Vous avez notamment été postier à temps partiel à Corserey. Ce n’était pas banal pour l’époque, non? Tout comme le fait d’exercer plusieurs métiers…

Mon père était postier à Corserey. C’était alors l’usage, pour les enfants, de reprendre la fonction dans les villages. Mon épouse Eliane, qui était enseignante spécialisée, a repris la poste un peu par défaut et à temps partiel. J’ai fait de même afin de participer à l’éducation de nos enfants et de seconder mon épouse. D’ailleurs, lorsque je cherchais un autre travail à temps partiel pour compléter la poste, il est arrivé qu’on me demande si j’étais flemmard ou handicapé. J’ai tout entendu! J’ai été chauffeur de taxi, travaillé dans les forêts également, pendant que je suivais une école de comptabilité. Puis le poste de boursier communal s’est libéré, et j’ai été engagé. J’ai également travaillé pour la Banque Raiffeisen de Lentigny. De fusions en fusions des succursales, je suis passé de gérant à directeur pour terminer fondé de pouvoir. J’ai pris ma retraite il y a dix ans. Les choses ont beaucoup évolué en près de trente ans! Je me rappelle qu’à Lentigny, je travaillais dans une petite chambre située dans l’école. Toute la comptabilité était manuelle. J’ai même connu un hold-up. J’étais dos au mur, avec le coffre derrière moi.

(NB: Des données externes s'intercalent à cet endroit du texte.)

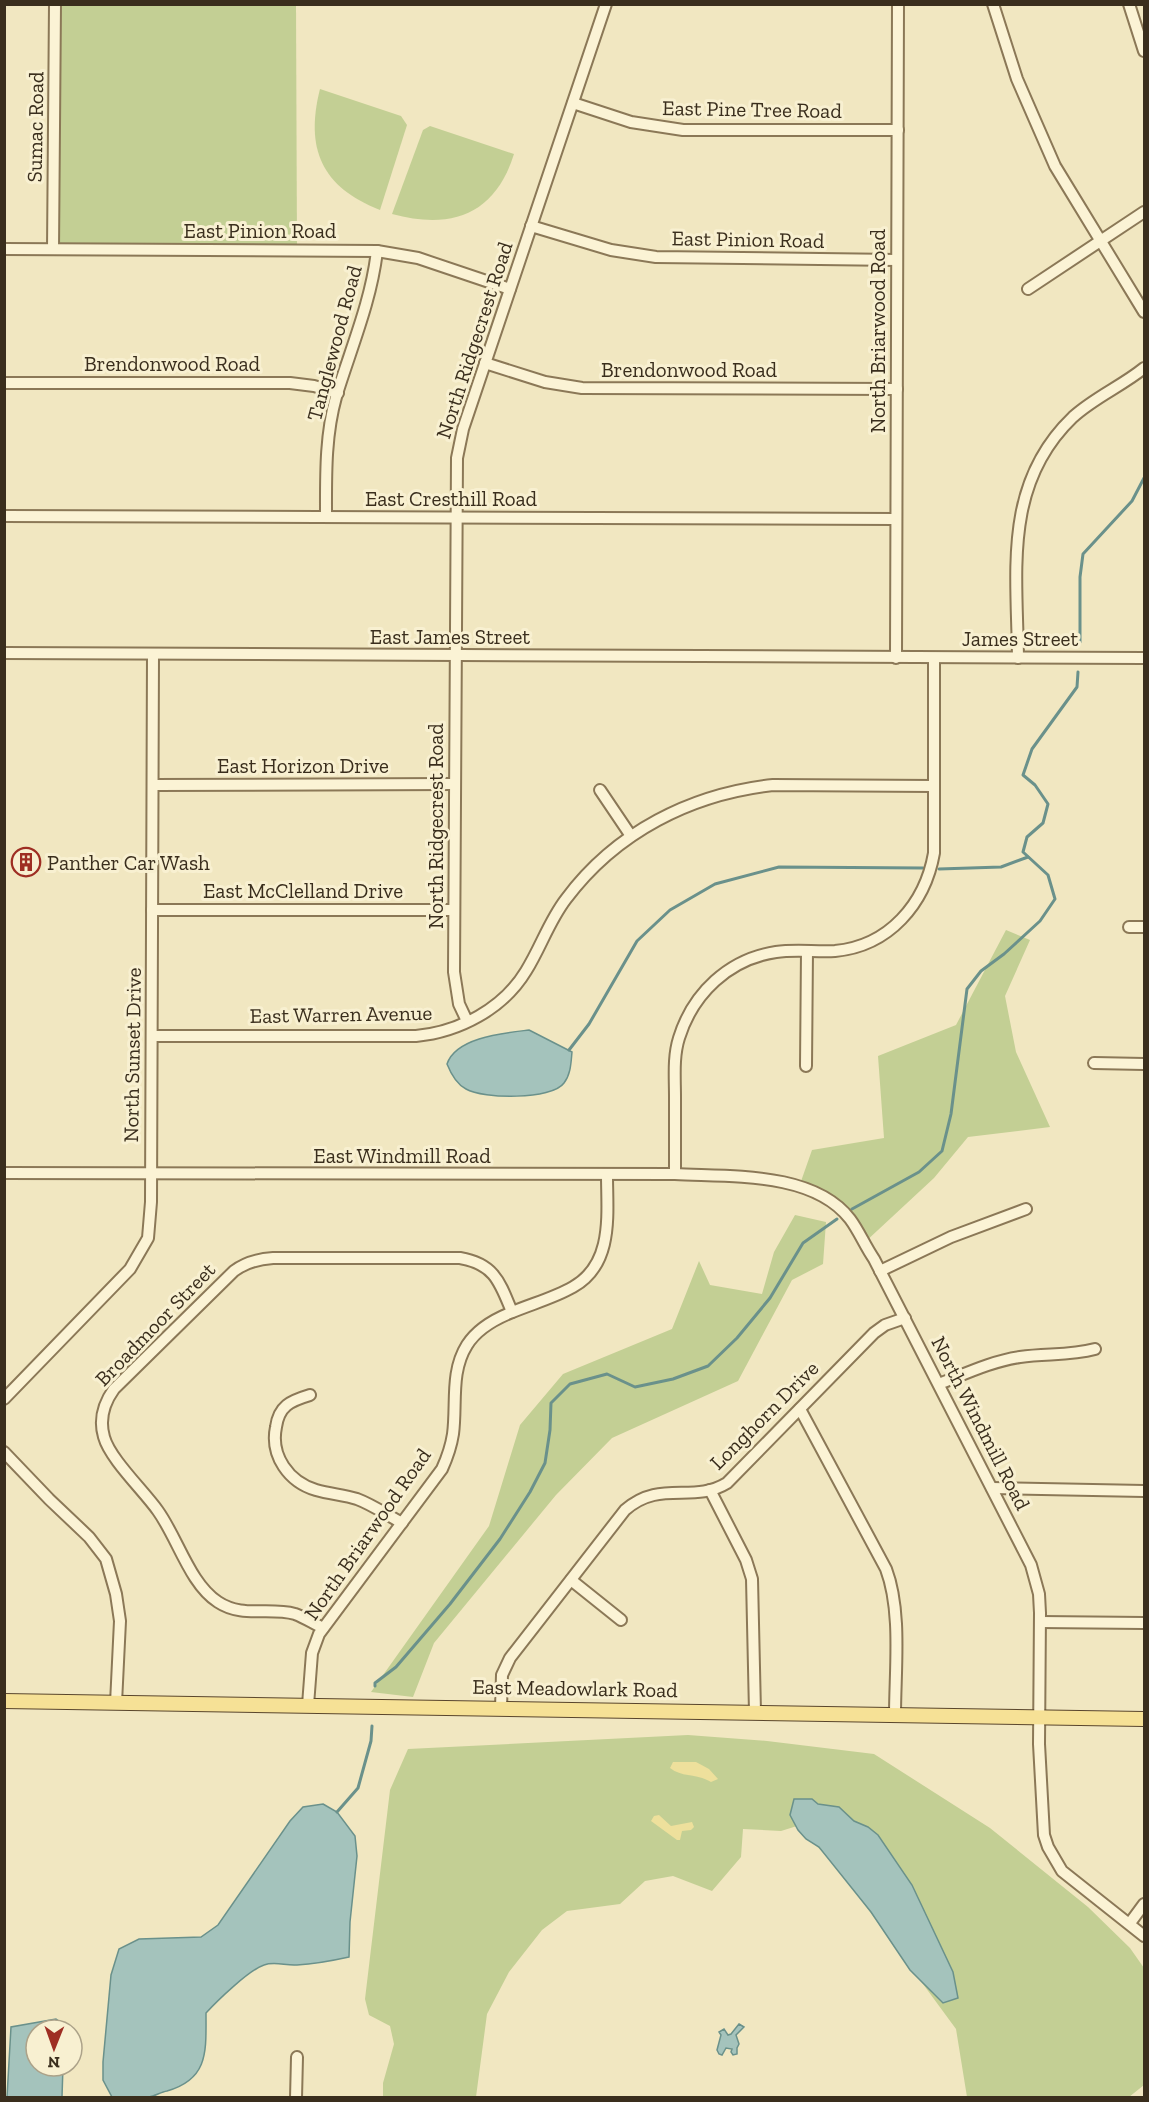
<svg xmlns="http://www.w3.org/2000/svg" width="1149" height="2102" viewBox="0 0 1149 2102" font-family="'Zilla Slab',serif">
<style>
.green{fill:#c3cf94}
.sand{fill:#eee09c}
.water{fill:#a4c3bc;stroke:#6a918b;stroke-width:1.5}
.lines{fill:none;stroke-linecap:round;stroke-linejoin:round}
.stream{stroke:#6a918b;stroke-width:3}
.minor-casing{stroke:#8b7857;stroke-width:14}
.major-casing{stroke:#59452c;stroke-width:16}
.minor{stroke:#fbf3d5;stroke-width:10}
.major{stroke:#f6e196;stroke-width:14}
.labels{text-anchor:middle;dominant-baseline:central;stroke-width:6;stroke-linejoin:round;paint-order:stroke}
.street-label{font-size:21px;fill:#3a2e1d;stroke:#f8f0d1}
.poi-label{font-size:21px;fill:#3a2e1d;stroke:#f8f0d1;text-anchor:start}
</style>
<rect width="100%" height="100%" fill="#f1e7c1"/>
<!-- green -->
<g class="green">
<path d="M55,5H296L297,250L53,249Z"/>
<path d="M320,89L401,116L407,125L380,210C321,187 305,148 320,89Z"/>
<path d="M430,126L514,154C495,215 451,230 392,214L423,130Z"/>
<path d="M1006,930L1030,940L1005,996L1016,1052L1050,1127L968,1137L934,1178L864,1243L849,1219L799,1187L812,1150L884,1138L878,1056L956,1025Z"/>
<path d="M795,1215L826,1222L823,1264L792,1280L738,1381L612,1438L556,1495L434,1643L413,1697L371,1692L489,1526L520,1425L563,1374L672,1329L699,1261L710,1285L762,1294L774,1252Z"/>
<path d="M688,1735L767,1741L874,1754L990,1828L1088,1907L1130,1948L1144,1968V2085L1129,2097H967L956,2029L837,1867L797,1826L781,1831L743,1829L741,1857L712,1891L673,1876L645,1881L620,1904L567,1911L542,1930L509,1972L487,2014L476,2097H383V2083L394,2044L390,2026L369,2015L365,1999L390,1790L408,1749Z"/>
</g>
<!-- sand -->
<g class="sand">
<path d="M673,1762H696L709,1769L718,1779L711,1782C696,1773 683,1778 670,1768Z"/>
<path d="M659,1815L671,1826L692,1822L694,1827L691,1830L682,1831L680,1840H677L651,1821L654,1816Z"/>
</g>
<!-- water -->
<g class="water">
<path d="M529,1030L572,1052C571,1062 571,1074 564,1083C552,1100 483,1099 466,1089C456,1084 451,1074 447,1064C456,1037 505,1033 529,1030Z"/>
<path d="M794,1799H812L818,1804L839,1807L854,1821L868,1827L878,1835L912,1885L953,1972L958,1998L943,2003L910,1970L871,1912L819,1847L806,1839L798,1830L790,1815Z"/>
<path d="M323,1804L337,1812L355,1836L357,1856L350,1922L349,1957C331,1961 315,1964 297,1965C286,1966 275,1961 264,1965C249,1970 217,2001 206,2013C206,2051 209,2079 167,2091C161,2092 155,2096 149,2097C137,2099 124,2098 112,2097L103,2080V2062L111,1975L119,1949L139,1939L201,1937L218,1925L290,1821L303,1807Z"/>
<path d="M56,2019L63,2024V2030H36V2066H63L62,2097H7L11,2027Z"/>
<path d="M739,2024L744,2027L736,2035L739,2044L737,2048V2054L733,2055L731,2052L732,2049L726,2048L722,2055L719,2054L717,2050L721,2035L719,2032L724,2029L728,2035L731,2034Z"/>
</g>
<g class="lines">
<!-- stream -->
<g class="stream">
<path d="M1080,642V577L1083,554L1132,501L1144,478"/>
<path d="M939,869L1001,867L1028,857"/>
<path d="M569,1050L589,1024L637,941L670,910L715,884L779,867L923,868"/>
<path d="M852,1209L919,1172L942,1151L951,1114L967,989L981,971L1004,954L1040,921L1055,899L1048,875L1023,852L1027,837L1043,823L1048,804L1035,785L1023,775L1032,749L1077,687L1078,672"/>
<path d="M375,1686V1683L396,1667L450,1604L500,1539L530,1492L545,1463L550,1430L551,1403L570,1384L607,1374L635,1387L673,1379L708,1366L737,1338L770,1298L803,1243L837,1219"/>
<path d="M337,1812L358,1788L371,1741L372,1726"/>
</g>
<!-- minor casing -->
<g class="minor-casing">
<g id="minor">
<path d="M993,4L1017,79L1055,166L1144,312"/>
<path d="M1129,4L1144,51"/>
<path d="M573,103L631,122L683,130H898"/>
<path d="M531,226L611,250L656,257L897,260"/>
<path d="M4,249L377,251L418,258L510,289"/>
<path d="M53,249L55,4"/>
<path d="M1028,289L1144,212"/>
<path d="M485,363L545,382L582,388L897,389"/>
<path d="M4,383H290L314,386L338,393"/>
<path d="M4,516L896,519"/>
<path d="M326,517C326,477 325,436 336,397C351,348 371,302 377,251"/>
<path d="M4,653L1144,658"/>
<path d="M896,658L898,4"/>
<path d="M1018,658C1017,570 1003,484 1073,417C1095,397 1122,386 1144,368"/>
<path d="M153,785L454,784"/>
<path d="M600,790L631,836"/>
<path d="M152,910H454"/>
<path d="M1129,927H1144"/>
<path d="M467,1021L459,1004L454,972L457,458L463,429L606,4"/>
<path d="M153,1036H416C459,1032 503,1009 526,971C541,947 549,921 566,899C616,832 691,794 773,785L934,786"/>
<path d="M1094,1063L1144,1064"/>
<path d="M806,1066L807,951"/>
<path d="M4,1173L675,1174C729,1177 813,1171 850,1219C859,1231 865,1246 874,1259L1031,1565L1039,1594L1040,1613L1039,1744L1044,1835L1048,1847L1062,1871L1144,1936"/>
<path d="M675,1174C675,1149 675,1123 675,1097C675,1077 673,1057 679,1038C693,993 729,959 776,952C795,949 815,952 835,951C889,946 925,904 934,853V658"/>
<path d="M880,1271L951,1237L1026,1209"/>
<path d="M939,1384C965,1374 992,1361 1020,1357C1046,1353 1069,1356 1095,1349"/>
<path d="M310,1395C290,1401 279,1406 276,1427C270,1456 289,1482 316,1490C330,1494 344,1495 357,1499C373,1505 387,1515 402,1523"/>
<path d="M4,1399L130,1269L148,1238L151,1202L153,655"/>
<path d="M800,1409L886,1569C902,1611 895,1670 895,1715"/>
<path d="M4,1452L49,1499L89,1537L106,1559L116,1594L120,1621L116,1703"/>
<path d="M992,1488L1144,1491"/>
<path d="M710,1490L746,1560L752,1579L755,1712"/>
<path d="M571,1580L621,1620"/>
<path d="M1040,1622L1144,1623"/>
<path d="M323,1628C314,1624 304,1617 295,1614C269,1607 242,1618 218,1602C190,1584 178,1539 158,1511C144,1491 110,1459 104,1437C99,1420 104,1403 114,1389L234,1271C246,1262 258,1259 273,1258H460C495,1264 500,1283 512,1312"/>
<path d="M308,1705L312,1653L319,1634L442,1469C447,1458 451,1447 453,1434C457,1404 450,1372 467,1345C477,1329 493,1320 510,1313C531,1304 554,1298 573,1287C614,1264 607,1214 607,1175"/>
<path d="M501,1708L502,1675L510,1658L625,1510C660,1479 693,1504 727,1483L874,1333L885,1325L905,1318"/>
<path d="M1130,1923L1144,1904"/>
<path d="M296,2098L297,2057"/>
</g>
</g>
<!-- major casing -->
<g class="major-casing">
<path id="major" d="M4,1701L1144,1719"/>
</g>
<!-- minor -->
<use href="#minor" class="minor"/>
<!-- major -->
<use href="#major" class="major"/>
</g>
<!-- icons -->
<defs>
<g id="building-ring" transform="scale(1.5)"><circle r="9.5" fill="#f8f0d1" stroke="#9e2e23" stroke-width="1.5"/><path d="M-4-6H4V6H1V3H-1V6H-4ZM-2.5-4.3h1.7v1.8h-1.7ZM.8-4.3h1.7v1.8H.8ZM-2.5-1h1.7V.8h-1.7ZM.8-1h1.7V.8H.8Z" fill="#9e2e23"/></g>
</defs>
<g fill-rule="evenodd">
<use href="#building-ring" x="26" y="862"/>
</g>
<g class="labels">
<!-- street labels -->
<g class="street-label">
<text transform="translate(752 109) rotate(1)">East Pine Tree Road</text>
<text transform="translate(35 127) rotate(-89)">Sumac Road</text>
<text x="260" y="230">East Pinion Road</text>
<text transform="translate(748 239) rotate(1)">East Pinion Road</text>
<text transform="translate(877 331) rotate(-90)">North Briarwood Road</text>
<text transform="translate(474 340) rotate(-72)">North Ridgecrest Road</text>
<text transform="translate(334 343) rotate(-75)">Tanglewood Road</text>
<text x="172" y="363">Brendonwood Road</text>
<text x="689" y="369">Brendonwood Road</text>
<text x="451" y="498">East Cresthill Road</text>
<text x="450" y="636">East James Street</text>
<text x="1020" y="638">James Street</text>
<text x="303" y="765">East Horizon Drive</text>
<text transform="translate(435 826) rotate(-90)">North Ridgecrest Road</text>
<text x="303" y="890">East McClelland Drive</text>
<text transform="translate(341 1014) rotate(-1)">East Warren Avenue</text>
<text transform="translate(132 1055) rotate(-89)">North Sunset Drive</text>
<text x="402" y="1155">East Windmill Road</text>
<text transform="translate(155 1324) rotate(-46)">Broadmoor Street</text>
<text transform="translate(764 1415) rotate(-45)">Longhorn Drive</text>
<text transform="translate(981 1423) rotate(63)">North Windmill Road</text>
<text transform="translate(367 1534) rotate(-55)">North Briarwood Road</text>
<text transform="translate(575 1688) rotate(1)">East Meadowlark Road</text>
</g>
<!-- poi labels -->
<g class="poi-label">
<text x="47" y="862">Panther Car Wash</text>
</g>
</g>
<!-- border -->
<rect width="1149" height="2102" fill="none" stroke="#3a2e1d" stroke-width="12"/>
<!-- north arrow -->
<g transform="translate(54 2048) rotate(181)"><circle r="28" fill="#f8f0d1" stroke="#aca289" stroke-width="1.5"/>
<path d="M0-4.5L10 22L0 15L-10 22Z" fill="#9e2e23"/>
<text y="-9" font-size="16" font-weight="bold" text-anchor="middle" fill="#3a2e1d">N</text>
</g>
</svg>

Il y a un besoin chez vous d’être toujours occupé?

Je ne suis pas hyperactif, je suis plutôt une personne sociable qui aime le contact et rendre service selon ses possibilités. De nombreuses personnes et amis m’ont sollicité pour prendre des responsabilités dans des clubs sportifs et pour la communauté, et j’ai toujours accepté.

Vous êtes aussi sportif et féru de courses d’orientation…

J’ai couru quarante fois Morat-Fribourg. Mais je suis moins sportif aujourd’hui, c’est ma nouvelle philosophie. Nous faisons beaucoup de course d’orientation avec mon épouse. Elle a d’ailleurs fait des podiums, dans sa catégorie, aux championnats suisses. Contrairement aux idées reçues, elle est donc meilleure que moi en orientation. Moi, j’en fais plutôt en dilettante, pour le contact humain et voir du pays.

Avez-vous un regret?

J’aurais voulu être un artiste, comme les paroles de la célèbre chanson. Lorsque j’étais jeune, j’aimais faire mon show, en chantant notamment. Je me souviens d’une soirée durant laquelle j’avais chanté et qui m’avait valu des tonnerres d’applaudissements. Si j’étais jeune aujourd’hui, je pense que je tenterais les castings pour des émissions de télévision. Je suis arrivé trop tard (il rit)! Dans un autre registre, j’avais obtenu, à 20 ans, un visa pour l’Australie. Nous voulions partir y travailler avec des copains. Mais je n’y suis jamais allé. Ma mère a réussi à m’en dissuader. C’est aussi un petit regret. Tout comme de ne pas avoir fait des études, alors que l’instituteur de mon village insistait pour cela. Je manquais alors de motivation. J’aurais sans doute étudié la philosophie et la musique!

Vous êtes toujours aussi calme ou existe-t-il quelque chose qui vous énerve?

J’ai une aversion pour les inégalités de traitement et les injustices. Comme l’application totalement différente d’une même loi pour deux cas similaires, par exemple.